Antarctic icefish are some of the most interesting creatures on the planet. Isolated from warmer oceans by the Antarctic Polar Front, these fish have evolved in the frigid Southern Ocean for the past 10 million years. Living in the thermally stable, oxygen-saturated waters, icefish have lost the oxygen-transporting haemoglobin pigment, and several have also lost myoglobin from their heart tissue. In response to these unexpected losses, the fish have developed a wide range of compensating physiological characteristics. Sidell and O'Brien discuss the pros and cons of these features of icefish physiology and come to the conclusion that, far from benefiting icefish, the loss of haemoglobin and myoglobin has reduced their physiological performance; yet the fish survive. The authors suggest that icefish owe their survival to their environmental isolation, which leaves them free from competition in their icy niche.

Having outlined the consequences of haemoglobin and myoglobin loss on oxygen transport, Sidell and O'Brien move on to discuss both proteins as nitric oxide regulators. Nitric oxide is a key signalling compound, regulating various physiological functions including vasodilation, vascular growth and the maintenance of mitochondrial density. In many species, haemoglobin and myoglobin regulate tissue levels of nitric oxide with their nitric oxide dioxygenase activities. The authors make the novel suggestion that many of the hallmark cardiovascular characteristics of icefish may have arisen as a direct result of the high nitric oxide levels incurred by the loss of both haemoglobin and myoglobin.

Given this intriguing evolutionary scenario, we are offering you the opportunity to have your say. It's simply a case of registering with the Forum, logging on and posting your thoughts. All received submissions will be moderated before they are posted to the Forum, as we hope that this will facilitate a scientifically accurate and stimulating discussion for all to enjoy. George Somero has very kindly agreed to assist Kathryn Phillips in moderating the Forum. The moderators will validate submissions twice a week and the deadlines for submission are 09.00 GMT on Mondays and Thursdays. Validated submissions will be made available to Forum subscribers later on those days. Prior to validation, a posting will be unavailable, and a message will be posted in its place notifying you that the message is awaiting validation.

Finally, in the same way as The Journal of Experimental Biologyrequires high standards of its publishing authors, we request that participants in the JEB Forum maintain a similar attitude towards the quality of their submissions to the online discussion. We also request that all members register with their real name, rather than using an alias, and that contributors are prepared to back up their arguments with references when necessary.
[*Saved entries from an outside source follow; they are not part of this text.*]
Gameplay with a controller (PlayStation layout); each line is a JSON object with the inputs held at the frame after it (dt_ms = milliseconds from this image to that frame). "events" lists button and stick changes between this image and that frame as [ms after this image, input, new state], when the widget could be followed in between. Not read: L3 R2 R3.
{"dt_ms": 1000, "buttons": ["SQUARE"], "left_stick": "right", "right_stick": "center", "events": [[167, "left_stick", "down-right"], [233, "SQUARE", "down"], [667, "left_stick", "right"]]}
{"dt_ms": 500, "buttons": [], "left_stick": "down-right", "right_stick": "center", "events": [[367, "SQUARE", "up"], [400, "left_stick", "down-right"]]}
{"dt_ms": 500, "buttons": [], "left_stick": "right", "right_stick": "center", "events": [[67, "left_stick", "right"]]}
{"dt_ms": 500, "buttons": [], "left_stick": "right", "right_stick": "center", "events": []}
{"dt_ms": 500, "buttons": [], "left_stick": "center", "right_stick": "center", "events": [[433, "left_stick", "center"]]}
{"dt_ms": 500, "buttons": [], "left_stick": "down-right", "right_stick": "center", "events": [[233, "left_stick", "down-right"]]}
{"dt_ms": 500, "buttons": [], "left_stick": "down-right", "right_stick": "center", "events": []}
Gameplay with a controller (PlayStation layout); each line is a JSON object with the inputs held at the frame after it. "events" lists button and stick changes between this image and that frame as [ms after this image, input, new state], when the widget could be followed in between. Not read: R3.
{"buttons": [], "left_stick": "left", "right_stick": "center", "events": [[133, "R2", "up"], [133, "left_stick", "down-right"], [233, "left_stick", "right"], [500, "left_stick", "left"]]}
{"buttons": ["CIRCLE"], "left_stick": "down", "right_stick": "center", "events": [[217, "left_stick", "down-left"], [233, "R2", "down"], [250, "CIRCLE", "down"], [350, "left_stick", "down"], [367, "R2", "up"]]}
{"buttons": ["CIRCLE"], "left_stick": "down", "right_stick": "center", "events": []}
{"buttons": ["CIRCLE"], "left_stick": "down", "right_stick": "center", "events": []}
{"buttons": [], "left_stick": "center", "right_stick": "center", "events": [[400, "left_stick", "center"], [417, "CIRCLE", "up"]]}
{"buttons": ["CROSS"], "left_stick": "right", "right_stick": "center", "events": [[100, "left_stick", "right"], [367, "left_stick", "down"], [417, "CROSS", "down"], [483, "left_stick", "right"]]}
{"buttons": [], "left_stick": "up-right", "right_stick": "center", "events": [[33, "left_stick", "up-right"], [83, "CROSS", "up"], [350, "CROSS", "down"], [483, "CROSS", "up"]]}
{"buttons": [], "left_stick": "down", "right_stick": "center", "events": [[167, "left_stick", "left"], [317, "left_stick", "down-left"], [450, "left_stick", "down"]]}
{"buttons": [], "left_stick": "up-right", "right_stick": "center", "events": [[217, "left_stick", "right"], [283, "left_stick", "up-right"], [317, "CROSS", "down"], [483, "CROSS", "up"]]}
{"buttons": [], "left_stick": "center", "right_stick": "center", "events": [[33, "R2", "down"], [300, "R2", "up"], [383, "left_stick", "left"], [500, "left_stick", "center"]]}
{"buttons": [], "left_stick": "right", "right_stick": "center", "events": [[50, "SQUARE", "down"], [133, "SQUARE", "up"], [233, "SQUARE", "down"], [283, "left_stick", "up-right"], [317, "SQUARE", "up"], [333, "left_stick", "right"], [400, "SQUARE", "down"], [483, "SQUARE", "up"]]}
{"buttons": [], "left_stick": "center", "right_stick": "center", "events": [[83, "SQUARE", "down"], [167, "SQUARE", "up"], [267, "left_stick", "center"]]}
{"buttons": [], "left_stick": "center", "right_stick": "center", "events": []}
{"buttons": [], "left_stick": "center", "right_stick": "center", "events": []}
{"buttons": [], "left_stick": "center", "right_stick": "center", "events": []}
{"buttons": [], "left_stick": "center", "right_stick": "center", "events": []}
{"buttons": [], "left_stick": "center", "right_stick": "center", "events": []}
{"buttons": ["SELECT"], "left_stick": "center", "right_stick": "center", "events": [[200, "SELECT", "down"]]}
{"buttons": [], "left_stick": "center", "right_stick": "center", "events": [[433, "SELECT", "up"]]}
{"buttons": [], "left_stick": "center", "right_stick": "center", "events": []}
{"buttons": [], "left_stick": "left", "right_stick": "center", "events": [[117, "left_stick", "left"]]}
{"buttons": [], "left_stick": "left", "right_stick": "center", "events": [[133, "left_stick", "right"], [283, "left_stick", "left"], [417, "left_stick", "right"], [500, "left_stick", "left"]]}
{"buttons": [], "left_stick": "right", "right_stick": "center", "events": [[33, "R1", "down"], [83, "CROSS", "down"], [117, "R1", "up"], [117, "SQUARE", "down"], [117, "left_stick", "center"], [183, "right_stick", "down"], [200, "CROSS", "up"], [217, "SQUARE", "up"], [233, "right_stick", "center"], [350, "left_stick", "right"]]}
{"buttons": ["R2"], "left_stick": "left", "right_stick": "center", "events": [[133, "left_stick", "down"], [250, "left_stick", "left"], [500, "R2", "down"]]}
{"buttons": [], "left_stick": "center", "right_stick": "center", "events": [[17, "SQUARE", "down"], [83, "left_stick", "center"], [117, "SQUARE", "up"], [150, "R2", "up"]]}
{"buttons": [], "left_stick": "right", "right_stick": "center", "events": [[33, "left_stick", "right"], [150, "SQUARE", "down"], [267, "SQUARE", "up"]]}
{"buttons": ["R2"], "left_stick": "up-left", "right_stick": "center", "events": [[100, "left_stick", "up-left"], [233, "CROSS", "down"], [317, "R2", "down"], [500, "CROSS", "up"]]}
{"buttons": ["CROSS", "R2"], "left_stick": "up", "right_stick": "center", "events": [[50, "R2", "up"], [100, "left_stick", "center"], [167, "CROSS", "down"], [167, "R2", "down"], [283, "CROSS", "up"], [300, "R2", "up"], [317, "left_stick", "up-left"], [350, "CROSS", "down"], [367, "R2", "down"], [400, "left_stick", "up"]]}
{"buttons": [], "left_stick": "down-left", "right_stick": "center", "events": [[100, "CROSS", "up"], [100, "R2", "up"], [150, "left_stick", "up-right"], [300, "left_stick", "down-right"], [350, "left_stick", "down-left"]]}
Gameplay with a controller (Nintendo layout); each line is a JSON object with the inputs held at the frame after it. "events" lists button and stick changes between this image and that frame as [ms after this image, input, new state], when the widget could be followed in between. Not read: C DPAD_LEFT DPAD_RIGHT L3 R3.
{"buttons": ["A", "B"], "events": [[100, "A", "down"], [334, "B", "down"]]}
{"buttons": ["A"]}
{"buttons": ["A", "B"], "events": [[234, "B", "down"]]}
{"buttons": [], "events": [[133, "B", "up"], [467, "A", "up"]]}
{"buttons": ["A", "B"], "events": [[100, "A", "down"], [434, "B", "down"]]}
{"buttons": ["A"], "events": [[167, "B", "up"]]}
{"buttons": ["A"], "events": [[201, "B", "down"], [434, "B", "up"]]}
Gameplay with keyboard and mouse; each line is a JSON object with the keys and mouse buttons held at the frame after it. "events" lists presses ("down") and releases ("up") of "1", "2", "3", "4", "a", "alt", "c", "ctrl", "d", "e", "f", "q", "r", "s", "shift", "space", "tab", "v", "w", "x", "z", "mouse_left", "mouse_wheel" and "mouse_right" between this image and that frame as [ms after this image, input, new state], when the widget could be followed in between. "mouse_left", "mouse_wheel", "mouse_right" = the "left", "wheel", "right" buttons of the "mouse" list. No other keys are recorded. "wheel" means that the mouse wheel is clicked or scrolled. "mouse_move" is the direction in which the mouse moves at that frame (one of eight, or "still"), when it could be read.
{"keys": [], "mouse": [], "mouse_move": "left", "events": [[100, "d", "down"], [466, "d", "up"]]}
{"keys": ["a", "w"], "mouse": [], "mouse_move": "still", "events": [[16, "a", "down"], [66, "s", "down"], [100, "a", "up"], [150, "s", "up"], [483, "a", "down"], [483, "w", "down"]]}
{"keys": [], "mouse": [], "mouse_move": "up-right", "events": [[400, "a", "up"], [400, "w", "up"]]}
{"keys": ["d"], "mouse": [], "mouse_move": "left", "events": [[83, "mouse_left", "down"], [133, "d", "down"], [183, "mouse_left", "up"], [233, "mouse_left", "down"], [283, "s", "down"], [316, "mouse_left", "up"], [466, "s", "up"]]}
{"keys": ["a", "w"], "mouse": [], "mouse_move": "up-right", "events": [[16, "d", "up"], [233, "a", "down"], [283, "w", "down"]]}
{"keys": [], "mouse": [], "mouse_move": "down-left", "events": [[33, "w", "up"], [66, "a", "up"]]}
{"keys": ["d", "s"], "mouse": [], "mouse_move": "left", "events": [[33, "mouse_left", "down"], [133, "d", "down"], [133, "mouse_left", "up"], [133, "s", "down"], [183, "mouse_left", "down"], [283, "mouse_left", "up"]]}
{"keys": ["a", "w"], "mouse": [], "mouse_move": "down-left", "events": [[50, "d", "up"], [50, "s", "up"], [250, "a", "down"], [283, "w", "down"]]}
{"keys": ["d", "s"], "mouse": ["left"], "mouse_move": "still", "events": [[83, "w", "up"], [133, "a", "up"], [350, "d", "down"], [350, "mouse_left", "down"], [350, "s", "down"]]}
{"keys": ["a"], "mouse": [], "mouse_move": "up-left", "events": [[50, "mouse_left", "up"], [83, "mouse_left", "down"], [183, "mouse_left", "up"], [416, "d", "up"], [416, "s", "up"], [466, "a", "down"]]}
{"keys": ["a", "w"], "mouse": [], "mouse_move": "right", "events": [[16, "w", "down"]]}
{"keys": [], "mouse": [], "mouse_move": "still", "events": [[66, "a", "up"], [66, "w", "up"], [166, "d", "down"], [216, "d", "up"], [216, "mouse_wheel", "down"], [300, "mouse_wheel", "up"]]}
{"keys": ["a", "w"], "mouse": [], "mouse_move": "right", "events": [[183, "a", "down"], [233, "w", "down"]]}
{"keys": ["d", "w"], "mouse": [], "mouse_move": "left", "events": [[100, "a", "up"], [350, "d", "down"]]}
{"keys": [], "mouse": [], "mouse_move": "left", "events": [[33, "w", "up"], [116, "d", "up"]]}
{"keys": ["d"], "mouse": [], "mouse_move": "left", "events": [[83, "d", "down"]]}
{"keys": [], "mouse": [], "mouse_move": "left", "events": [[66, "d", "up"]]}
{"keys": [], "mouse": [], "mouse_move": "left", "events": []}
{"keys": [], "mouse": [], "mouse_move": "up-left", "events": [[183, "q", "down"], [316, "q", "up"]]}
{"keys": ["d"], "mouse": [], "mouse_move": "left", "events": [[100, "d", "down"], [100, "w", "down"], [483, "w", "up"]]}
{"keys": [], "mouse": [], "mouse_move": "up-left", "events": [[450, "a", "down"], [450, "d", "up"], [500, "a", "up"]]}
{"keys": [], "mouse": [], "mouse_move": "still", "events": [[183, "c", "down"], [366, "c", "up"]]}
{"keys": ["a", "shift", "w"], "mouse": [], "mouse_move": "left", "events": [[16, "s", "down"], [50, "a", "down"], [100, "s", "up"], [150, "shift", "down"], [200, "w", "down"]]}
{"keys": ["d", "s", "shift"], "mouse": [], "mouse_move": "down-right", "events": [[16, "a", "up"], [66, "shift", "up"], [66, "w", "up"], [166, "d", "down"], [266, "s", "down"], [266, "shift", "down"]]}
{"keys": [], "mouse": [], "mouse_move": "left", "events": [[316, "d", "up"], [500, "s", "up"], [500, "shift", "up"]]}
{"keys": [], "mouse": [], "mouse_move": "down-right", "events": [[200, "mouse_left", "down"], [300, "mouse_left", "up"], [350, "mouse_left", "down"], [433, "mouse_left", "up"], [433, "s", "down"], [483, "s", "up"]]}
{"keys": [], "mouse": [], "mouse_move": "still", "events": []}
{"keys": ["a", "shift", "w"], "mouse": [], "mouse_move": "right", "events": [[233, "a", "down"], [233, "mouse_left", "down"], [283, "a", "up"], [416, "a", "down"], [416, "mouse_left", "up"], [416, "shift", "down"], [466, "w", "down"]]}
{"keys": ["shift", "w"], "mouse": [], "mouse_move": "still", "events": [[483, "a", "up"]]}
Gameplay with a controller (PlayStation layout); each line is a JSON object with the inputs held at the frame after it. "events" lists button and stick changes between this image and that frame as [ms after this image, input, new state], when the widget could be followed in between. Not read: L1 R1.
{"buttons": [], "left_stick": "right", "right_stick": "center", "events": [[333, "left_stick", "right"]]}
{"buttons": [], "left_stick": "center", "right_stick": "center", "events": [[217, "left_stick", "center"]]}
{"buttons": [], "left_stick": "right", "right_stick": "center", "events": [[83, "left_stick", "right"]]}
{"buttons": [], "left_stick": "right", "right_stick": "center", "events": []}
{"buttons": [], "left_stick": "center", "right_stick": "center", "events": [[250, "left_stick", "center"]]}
So now it's over to you. Simply click the Forum link on the JEB home page,table of contents or Commentary page or go directly to db.biologists.com/forum/to register and log in before posting your comments; you'll soon be in the thick of the discussion. We hope that you enjoy this new and exciting venture and will look forward to future Forums hosted by the JEB.

Sidell, B. D. and O'Brien, K. M. (
). When bad things happen to good fish: the loss of hemoglobin and myoglobin expression in Antarctic icefishes.
J. Exp. Biol.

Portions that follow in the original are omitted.